Thanks for giving me such a thorough response and offering your insight.
I completely agree about it being difficult to make clear decisions when your head is a mess, and that I don't have to make any final decisions about my future right now. However, I'm so burnt out right now, and have been doing so little with my work that it's currently not possible to back off the accelerator anymore at this stage.
I agree that I need to work on myself for a while and make my health my priority. My biggest problem, as you say, is living my life in my own head, which I have been doing for many years.
I definitely need to get to the root cause of my problems as I don't want to get into middle age and realise I've spent my entire life ruminating on the past or worrying about the future. I've been practicing buddhism, meditation, CBT/stoic principles etc for a while now and attempting (rather poorly) to live in the moment, but like you said, this isn't going to be a quick fix.

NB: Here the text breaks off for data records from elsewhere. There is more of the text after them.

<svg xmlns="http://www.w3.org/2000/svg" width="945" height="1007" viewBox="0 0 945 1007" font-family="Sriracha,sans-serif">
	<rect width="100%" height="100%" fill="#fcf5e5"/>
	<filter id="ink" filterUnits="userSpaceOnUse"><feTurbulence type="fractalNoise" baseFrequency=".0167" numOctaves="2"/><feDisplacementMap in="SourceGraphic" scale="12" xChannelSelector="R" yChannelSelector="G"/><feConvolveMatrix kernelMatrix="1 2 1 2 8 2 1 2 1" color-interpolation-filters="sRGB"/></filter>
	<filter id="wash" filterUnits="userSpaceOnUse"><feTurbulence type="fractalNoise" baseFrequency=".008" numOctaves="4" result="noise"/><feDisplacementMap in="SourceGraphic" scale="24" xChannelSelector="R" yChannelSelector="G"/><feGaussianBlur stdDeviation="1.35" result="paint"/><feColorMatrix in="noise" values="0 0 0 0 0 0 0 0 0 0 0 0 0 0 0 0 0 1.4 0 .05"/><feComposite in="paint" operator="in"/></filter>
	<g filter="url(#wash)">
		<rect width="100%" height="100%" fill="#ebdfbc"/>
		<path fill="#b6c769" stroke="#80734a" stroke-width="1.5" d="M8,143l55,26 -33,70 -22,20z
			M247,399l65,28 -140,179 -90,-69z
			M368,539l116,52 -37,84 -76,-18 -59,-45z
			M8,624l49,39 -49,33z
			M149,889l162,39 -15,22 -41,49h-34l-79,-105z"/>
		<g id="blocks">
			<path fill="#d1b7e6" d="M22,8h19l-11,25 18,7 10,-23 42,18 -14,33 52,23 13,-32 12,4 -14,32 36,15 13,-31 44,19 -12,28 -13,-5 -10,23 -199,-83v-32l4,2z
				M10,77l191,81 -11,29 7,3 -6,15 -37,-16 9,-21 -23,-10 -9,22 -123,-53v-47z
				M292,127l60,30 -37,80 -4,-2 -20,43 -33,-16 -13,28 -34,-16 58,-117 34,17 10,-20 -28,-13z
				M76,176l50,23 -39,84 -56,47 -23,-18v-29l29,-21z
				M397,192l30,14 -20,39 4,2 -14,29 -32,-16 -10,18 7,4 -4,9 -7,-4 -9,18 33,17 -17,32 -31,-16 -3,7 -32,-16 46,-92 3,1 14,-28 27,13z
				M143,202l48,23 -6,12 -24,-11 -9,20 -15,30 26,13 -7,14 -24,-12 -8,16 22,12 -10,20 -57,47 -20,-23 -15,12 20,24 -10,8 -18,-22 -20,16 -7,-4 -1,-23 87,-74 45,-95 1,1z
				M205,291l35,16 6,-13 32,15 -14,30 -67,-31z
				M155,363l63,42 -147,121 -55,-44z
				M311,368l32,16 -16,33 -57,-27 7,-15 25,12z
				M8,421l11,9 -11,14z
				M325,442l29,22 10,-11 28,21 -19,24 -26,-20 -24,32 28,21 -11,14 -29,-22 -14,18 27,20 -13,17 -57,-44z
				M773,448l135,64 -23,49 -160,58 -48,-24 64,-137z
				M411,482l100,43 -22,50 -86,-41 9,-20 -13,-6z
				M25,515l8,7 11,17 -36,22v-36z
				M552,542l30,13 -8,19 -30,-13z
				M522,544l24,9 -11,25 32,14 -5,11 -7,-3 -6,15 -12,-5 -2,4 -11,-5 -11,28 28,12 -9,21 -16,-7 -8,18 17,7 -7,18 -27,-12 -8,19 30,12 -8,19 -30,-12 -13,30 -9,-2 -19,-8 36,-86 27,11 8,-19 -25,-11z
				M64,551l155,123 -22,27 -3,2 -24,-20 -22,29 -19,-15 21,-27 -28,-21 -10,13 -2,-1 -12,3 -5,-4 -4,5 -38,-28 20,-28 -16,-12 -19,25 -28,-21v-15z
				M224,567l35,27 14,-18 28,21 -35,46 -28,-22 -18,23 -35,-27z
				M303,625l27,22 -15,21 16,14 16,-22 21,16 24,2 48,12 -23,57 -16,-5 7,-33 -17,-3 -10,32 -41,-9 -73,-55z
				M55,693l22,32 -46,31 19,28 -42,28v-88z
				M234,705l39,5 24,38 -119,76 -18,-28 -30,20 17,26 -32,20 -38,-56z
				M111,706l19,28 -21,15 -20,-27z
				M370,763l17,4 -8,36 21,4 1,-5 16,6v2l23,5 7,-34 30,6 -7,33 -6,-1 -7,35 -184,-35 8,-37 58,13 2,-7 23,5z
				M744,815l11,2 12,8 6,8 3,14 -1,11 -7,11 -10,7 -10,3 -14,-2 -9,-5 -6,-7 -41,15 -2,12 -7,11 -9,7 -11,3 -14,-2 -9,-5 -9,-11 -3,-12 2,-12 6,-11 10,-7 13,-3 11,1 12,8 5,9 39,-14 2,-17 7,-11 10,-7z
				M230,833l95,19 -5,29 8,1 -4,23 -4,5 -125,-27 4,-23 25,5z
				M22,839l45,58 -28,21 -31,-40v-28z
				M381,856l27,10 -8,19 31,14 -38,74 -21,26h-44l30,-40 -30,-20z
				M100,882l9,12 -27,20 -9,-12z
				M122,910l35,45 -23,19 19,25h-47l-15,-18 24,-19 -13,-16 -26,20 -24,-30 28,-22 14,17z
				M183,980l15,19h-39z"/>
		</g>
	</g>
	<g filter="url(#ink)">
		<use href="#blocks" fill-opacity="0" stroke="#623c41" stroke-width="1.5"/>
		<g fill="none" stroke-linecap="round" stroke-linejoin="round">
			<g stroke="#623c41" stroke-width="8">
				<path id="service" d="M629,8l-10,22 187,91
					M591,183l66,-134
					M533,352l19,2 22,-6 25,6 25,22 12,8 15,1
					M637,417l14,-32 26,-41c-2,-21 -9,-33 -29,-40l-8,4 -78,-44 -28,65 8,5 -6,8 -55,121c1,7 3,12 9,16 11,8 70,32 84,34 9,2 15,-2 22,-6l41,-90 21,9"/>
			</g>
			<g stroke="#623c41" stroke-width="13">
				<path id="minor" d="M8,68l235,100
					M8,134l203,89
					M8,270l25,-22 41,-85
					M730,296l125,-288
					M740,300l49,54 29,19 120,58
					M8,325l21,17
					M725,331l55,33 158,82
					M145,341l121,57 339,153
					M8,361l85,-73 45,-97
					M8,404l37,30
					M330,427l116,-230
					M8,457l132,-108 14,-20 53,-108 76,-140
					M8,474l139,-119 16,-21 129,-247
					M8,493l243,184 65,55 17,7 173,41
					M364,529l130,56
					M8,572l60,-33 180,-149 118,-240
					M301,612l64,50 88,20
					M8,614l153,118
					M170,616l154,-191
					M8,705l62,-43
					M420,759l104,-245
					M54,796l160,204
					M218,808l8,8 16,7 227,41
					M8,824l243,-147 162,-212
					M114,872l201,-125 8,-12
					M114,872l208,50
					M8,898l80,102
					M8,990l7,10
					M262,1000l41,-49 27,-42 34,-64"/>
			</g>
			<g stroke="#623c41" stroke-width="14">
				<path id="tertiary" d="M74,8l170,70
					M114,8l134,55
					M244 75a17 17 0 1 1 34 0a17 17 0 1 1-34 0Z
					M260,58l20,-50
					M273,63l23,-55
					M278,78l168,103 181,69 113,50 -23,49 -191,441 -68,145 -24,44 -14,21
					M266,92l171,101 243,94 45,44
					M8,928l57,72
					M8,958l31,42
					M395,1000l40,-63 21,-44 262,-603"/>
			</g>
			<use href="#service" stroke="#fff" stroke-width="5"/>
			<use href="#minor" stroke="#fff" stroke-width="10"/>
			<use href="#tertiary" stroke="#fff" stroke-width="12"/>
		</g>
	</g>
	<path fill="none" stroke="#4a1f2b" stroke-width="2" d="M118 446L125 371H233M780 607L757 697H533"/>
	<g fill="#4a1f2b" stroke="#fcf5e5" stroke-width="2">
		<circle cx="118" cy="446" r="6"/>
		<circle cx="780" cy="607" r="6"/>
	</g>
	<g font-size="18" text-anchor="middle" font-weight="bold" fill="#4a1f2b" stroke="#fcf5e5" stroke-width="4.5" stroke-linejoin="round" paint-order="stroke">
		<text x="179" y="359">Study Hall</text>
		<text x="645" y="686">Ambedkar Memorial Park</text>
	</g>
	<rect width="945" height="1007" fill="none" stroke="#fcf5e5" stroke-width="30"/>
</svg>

I know I can't just run away from my deep problems, I know they'll continue to follow me no matter what I do if I don't dedicate the effort necessary to 'fix' myself. However, I think pursuing a career that encourages me to relax would be killing two birds with one stone and I'm toying with the idea of getting certified as a freediving instructor, which in itself requires a lot of yoga and deep relaxation exercises.
How did you feel when you finally realised you had to change and slowly back off from your career in engineering? I'm guessing it wasn't an easy decision to make. Did you feel relieved when you finally decided? Did you feel angry at yourself for having 'given up' on something that must have presumably been a passion of yours at one point and have required a number of years working towards a specific aim?